Calling for a “watershed moment for stockholder participation,” activist hedge fund manager Carl Icahn called into question the current system of electing directors to corporate boards – and attacks his current favorite target, eBay Inc (NASDAQ:EBAY)’s management and board of directors.

carl icahn Ebay

Blog post focuses on popular issues, avoids discussion of impact of PayPal losing customer revenue stream from eBay

In a blog post today, Icahn focused on the larger – and politically populist – issue of shaking up corporate boards and giving a voice to average shareholders. Starting with popular macroeconomic issues and then diving into issues of shareholder rights, one of the most successful activist hedge fund managers in history argued his position as a May 13 eBay shareholder meeting looms that could hand Icahn a rather public loss.

Great dangers facing our country: underfunded pensions, high unemployment, manipulated markets

“There are a number of great dangers facing our country,” Icahn wrote, sounding like a politician on the stump stating indisputable facts before delivering the more controversial appeal.  “Our pension funds are underfunded.  Unemployment remains frustratingly high.  The Federal Reserve continues to artificially prop up the economy. But throughout history it has been proven that the corruption that results from unchecked power, whether criminal or otherwise, exacerbates all other dangers.  It diminishes morale, reduces productivity, hinders development and encores cynicism.”

Noting a previous Securities and Exchange effort to reform corporate board election methods, Icahn first drew an analogy and then attacked a popular target: the business lobby.  Asking readers to imagine if the U.S. Senate was entitled to pick and endorse those who would run for the Senate, and had unlimited access to funds at the U.S. treasury to support those campaigns, Icahn then paints the picture by stating “would anyone doubt that rampant corruption would result?”

Icahn then draws a comparison to the current system for electing corporate boards, where board members themselves nominate candidates and use the corporate funds for their election. “The SEC sought to eliminate this crucial flaw in the corporate voting system years ago,” he wrote. “Not surprisingly, those efforts were thwarted by litigation and political lobbying from The Business Roundtable and the usual cast of characters from the corporate bureaucratic establishment, including executives and their highly-paid advisors, who remain aligned against stockholder rights.”

Power tends to corrupt, and absolute power corrupts absolutely

Continuing to set up his arguments in the eBay Inc (NASDAQ:EBAY) dispute, Icahn focused on popular issues that were difficult to dispute at a macro level. Citing a quote from Sir John Dalberg, “Power tends to corrupt, and absolute power corrupts absolutely,” Icahn said the “passive stockholder model ultimately leads to mediocrity, complacency and a tendency towards a form of the very corruption identified by Sir John Dalberg long ago, whereby businesses are run with an inappropriate focus on enriching management and board members instead of stockholders.”

“Not so world class board”

After asking “How much candy would be left in the candy store if employees reported only to themselves?” Icahn turned specifically to eBay Inc (NASDAQ:EBAY). “This brings me again to Mr.
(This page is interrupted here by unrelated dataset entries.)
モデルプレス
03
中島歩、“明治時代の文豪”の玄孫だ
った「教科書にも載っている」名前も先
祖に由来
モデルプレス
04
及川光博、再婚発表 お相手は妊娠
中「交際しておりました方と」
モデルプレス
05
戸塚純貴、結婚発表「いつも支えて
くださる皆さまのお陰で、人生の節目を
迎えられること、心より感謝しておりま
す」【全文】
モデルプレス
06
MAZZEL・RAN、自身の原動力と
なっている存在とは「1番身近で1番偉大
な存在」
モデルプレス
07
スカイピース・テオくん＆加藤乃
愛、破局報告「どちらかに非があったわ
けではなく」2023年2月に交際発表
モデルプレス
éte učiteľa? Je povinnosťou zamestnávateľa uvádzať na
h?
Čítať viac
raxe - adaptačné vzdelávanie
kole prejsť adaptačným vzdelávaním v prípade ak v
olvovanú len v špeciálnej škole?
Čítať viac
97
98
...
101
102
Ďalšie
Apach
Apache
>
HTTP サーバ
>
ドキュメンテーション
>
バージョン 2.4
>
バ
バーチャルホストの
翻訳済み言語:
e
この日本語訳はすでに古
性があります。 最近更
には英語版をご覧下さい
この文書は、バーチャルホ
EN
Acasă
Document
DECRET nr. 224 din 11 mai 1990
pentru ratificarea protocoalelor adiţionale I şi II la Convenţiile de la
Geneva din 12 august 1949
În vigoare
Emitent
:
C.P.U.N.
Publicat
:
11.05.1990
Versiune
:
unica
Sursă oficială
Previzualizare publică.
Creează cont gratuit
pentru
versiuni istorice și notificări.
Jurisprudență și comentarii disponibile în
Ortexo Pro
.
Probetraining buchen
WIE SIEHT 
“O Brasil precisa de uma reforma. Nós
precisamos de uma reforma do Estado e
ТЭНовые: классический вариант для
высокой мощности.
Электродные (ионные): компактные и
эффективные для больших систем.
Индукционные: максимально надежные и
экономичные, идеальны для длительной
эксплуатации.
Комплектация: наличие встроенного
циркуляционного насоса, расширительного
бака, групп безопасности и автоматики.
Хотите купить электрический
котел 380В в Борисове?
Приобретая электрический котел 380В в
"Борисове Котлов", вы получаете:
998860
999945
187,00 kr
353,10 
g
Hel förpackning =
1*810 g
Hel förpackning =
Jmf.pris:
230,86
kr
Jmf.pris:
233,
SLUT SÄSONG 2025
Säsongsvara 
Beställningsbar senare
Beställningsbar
Donahoe, eBay and its not-so world-class board,” he writes. “Over the past month we have highlighted the numerous conflicts of interest and questionable transactions that have become commonplace at eBay. I am deeply disturbed by the fact that eBay CEO John Donahoe blithely dismisses the concerns of his stockholders as mere ‘distractions.’ His contempt displays a profound misunderstanding that is endemic to many public companies…”
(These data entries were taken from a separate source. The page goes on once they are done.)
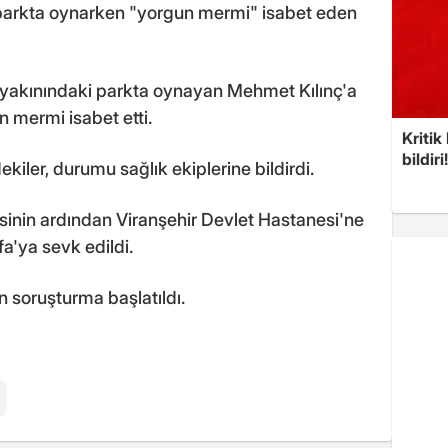
e parkta oynarken "yorgun mermi" isabet eden
n yakınındaki parkta oynayan Mehmet Kılınç'a
 mermi isabet etti.
Kritik
bildiri
ekiler, durumu sağlık ekiplerine bildirdi.
sinin ardından Viranşehir Devlet Hastanesi'ne
fa'ya sevk edildi.
kin soruşturma başlatıldı.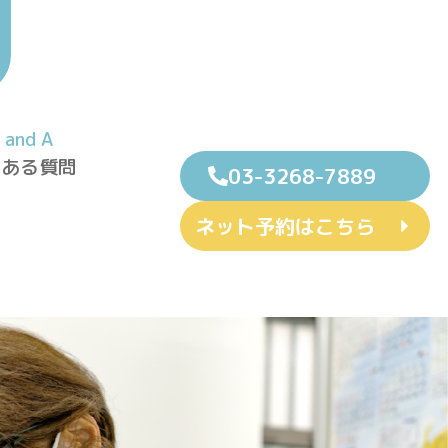
 and A
くある質問
03-3268-7889
ネット予約はこちら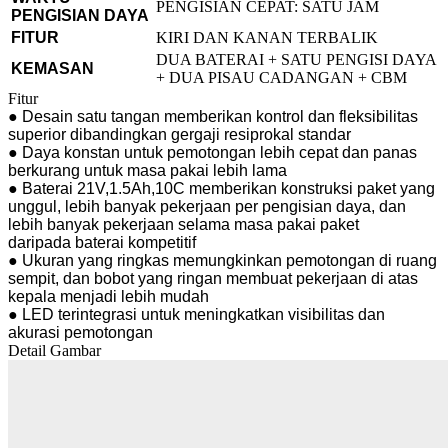
PENGISIAN CEPAT: SATU JAM
PENGISIAN DAYA
FITUR
KIRI DAN KANAN TERBALIK
DUA BATERAI + SATU PENGISI DAYA
KEMASAN
+ DUA PISAU CADANGAN + CBM
Fitur
● Desain satu tangan memberikan kontrol dan fleksibilitas
superior dibandingkan gergaji resiprokal standar
● Daya konstan untuk pemotongan lebih cepat dan panas
berkurang untuk masa pakai lebih lama
● Baterai 21V,1.5Ah,10C memberikan konstruksi paket yang
unggul, lebih banyak pekerjaan per pengisian daya, dan
lebih banyak pekerjaan selama masa pakai paket
daripada baterai kompetitif
● Ukuran yang ringkas memungkinkan pemotongan di ruang
sempit, dan bobot yang ringan membuat pekerjaan di atas
kepala menjadi lebih mudah
● LED terintegrasi untuk meningkatkan visibilitas dan
akurasi pemotongan
Detail Gambar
Then, sounding presidential, he draws a conclusion.  “My fellow investors, there are moments in history when otherwise small, discrete acts greatly influence the larger destiny of secular changes, and I believe we are at one of those moments now,” he writes, comparing the eBay situation to Hans Christian Andersen’s famous tale “The Emperor’s New Clothes,” illustrating how “everyone can see what is going on, but no one has said anything about it.”

“The eBay Inc (NASDAQ:EBAY) annual meeting is a tremendous and completely appropriate opportunity to turn the tide – for stockholders to show the management of a large, underperforming technology company with what I believe are obviously self-interested board members, that we are paying attention and will demand accountability,” he wrote.  “The eBay board and management believe that because they operate in Silicon Valley – where ‘every prominent player is just an adviser, an investor, a co-founder, an acquirer, or a director away from another’– that blatant conflicts of interest and self-dealing will be tolerated.”

“So let’s bring some sanity to the process by electing our nominees to the eBay board,” he concluded.